The partially reconstructed new building of the palace houses the institution Humboldt Forum as a forum for culture, art and science. For this purpose, three of the baroque facades were rebuilt, the palace forum as a passageway as well as the east wing facing the Spree River are a simple new creation by the Italian architect Franco Stella. The dome including the cross, the round bay as the end of the east facade and three of the four sides of the Schlüterhof were also restored. The interiors, the two flanking small secondary domes above the west facade, and the spree and pharmacy wings from the Gothic and Renaissance periods were not reconstructed. All interiors are purely functional and simple in design, as is one side of the Schlüterhof. However, the interiors were planned to allow for later restoration. A rooftop restaurant is located next to the palace dome.

The foundation stone was laid on 12 June 2013, and the shell was completed in June 2015. In the summer of 2018, the facades were largely completed. The opening was to take place in three stages, the first of which was to coincide with the 250th anniversary of Alexander von Humboldt's birth on 14 September 2019. However, these plans had to be changed, so the first partial opening took place on 16 December 2020.

In memory of the intellectual legacy of Alexander and Wilhelm von Humboldt, the building is intended to bring together several museum collections from around the world - including those of the Dahlem museums - provide event spaces for science and culture, complement the Museum Island, provide information about the palace's history, and at the same time serve to restore a major point of reference in German history and the historic cityscape of Berlin-Mitte. It thus also ties in with the history of the palace as a cultural and scientific center after the 1918 revolution. During the Weimar Republic, the palace was the most visited museum in Berlin.

== Reconstruction ==
The Berlin Palace – Humboldt Forum Foundation (Die Stiftung Berliner Schloss – Humboldt Forum) awarded the contract for the shell construction work to Germany's largest construction group Hochtief Solutions. On 12 June 2013, the foundation stone for the Humboldt Forum was laid, and on 12 June 2015, the topping-out ceremony was held for the completed shell of the new building, including the roof truss. In the summer of 2018, the exterior facades were completed. The media praised the fact that the new building was one of the few large-scale projects in Germany, especially in Berlin, to remain on time and on budget until the summer of 2019. The new building would have opened on 14 September 2019.

The pre-opening should have taken place on 14 September 2019, and the regular operation of the building should have started at the end of 2019. Due to problems with heating and ventilation technology as well as fire protection, this had to be postponed. Individual parts of the building besides those already mentioned above include: the lantern with the gilded dome and the tower cross, the portal and the large decorative elements on the main facade. The cross on the dome was donated by the heiress of the founder of the Otto Group and bears a plaque with a corresponding reference. The metal lantern was recreated as a model by the sculptor Andreas Hoferick according to historical documents and developed and manufactured with the company Fittkau Metallgestaltung. It was raised to the roof on 29 May 2020.

== Reception ==
In particular, the modernist Spree facade by architect Franco Stella has been widely criticized. For example, art historian and architecture critic Nikolaus Bernau points out that "by not reconstructing the older components on the Spree facade, historical layers of Berlin are hidden and the Berlin Palace is idealized into a pure Baroque palace that it never was."

◆ **Entries provided**:

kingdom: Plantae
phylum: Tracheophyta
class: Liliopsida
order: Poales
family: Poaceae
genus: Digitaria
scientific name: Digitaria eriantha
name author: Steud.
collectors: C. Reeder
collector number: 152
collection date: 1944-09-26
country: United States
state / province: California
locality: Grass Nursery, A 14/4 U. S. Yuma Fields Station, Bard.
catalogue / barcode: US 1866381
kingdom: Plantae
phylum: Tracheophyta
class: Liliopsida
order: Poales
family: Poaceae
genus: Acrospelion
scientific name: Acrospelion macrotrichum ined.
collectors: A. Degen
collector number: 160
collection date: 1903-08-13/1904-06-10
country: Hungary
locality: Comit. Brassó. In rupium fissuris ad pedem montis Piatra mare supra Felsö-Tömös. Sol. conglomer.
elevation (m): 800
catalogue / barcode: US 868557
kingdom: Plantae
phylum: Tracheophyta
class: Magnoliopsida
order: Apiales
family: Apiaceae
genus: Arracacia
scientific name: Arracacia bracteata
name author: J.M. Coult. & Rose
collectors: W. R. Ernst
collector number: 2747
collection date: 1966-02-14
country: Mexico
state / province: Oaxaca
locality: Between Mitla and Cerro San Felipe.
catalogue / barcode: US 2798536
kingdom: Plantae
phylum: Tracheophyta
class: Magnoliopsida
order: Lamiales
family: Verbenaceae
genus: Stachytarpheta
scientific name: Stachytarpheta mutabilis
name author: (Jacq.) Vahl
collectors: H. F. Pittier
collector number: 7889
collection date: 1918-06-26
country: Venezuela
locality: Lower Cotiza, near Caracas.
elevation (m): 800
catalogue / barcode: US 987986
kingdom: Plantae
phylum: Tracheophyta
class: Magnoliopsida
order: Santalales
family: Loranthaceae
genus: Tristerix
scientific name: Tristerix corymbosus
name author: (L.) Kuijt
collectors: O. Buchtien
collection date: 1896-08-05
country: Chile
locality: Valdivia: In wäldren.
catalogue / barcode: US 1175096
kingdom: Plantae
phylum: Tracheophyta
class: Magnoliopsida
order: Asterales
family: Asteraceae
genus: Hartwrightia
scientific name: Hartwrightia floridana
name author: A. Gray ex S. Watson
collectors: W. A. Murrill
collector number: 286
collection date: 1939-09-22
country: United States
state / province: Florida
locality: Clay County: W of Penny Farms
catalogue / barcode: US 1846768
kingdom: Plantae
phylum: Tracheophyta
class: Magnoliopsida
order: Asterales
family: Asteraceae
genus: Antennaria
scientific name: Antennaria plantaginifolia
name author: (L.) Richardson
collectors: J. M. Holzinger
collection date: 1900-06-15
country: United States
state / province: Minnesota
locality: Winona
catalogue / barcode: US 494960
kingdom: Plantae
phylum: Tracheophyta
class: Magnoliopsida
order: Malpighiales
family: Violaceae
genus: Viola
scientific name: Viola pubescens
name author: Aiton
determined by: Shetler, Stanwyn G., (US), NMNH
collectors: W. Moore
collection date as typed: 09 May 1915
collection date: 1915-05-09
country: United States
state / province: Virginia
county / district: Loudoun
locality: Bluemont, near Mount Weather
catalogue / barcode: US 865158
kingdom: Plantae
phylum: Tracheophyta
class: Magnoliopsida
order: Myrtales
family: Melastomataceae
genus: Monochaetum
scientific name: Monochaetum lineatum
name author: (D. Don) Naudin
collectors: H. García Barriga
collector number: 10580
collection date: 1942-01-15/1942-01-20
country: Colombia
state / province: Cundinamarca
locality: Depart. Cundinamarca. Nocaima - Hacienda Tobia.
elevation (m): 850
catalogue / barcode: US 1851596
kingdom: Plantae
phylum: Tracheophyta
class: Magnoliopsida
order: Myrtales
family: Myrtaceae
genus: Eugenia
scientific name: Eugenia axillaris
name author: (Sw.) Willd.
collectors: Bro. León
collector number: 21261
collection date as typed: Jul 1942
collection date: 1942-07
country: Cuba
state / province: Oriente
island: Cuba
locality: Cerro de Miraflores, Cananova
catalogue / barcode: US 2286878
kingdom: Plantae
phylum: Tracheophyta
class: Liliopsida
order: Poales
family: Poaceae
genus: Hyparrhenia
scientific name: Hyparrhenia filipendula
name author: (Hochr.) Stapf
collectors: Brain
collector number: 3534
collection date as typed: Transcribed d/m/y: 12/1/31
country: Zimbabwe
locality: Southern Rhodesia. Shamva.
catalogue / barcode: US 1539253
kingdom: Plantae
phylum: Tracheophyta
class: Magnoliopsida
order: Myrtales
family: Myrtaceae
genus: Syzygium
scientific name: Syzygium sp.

◆ **Work order 1**: Copy the stretch of the Berlin Palace text from "The partially reconstructed" through "the palace dome.".
◆ **Work order 2**:
Answer these questions from the Berlin Palace text.
(a) Which architect designed the east wing facing the Spree River?
(b) Which construction group received the contract for the shell construction work?
(c) On what date was the metal lantern raised to the roof?

◆ **Result 1**:
The partially reconstructed new building of the palace houses the institution Humboldt Forum as a forum for culture, art and science. For this purpose, three of the baroque facades were rebuilt, the palace forum as a passageway as well as the east wing facing the Spree River are a simple new creation by the Italian architect Franco Stella. The dome including the cross, the round bay as the end of the east facade and three of the four sides of the Schlüterhof were also restored. The interiors, the two flanking small secondary domes above the west facade, and the spree and pharmacy wings from the Gothic and Renaissance periods were not reconstructed. All interiors are purely functional and simple in design, as is one side of the Schlüterhof. However, the interiors were planned to allow for later restoration. A rooftop restaurant is located next to the palace dome.

◆ **Result 2**:
(a) Franco Stella
(b) Hochtief Solutions
(c) 29 May 2020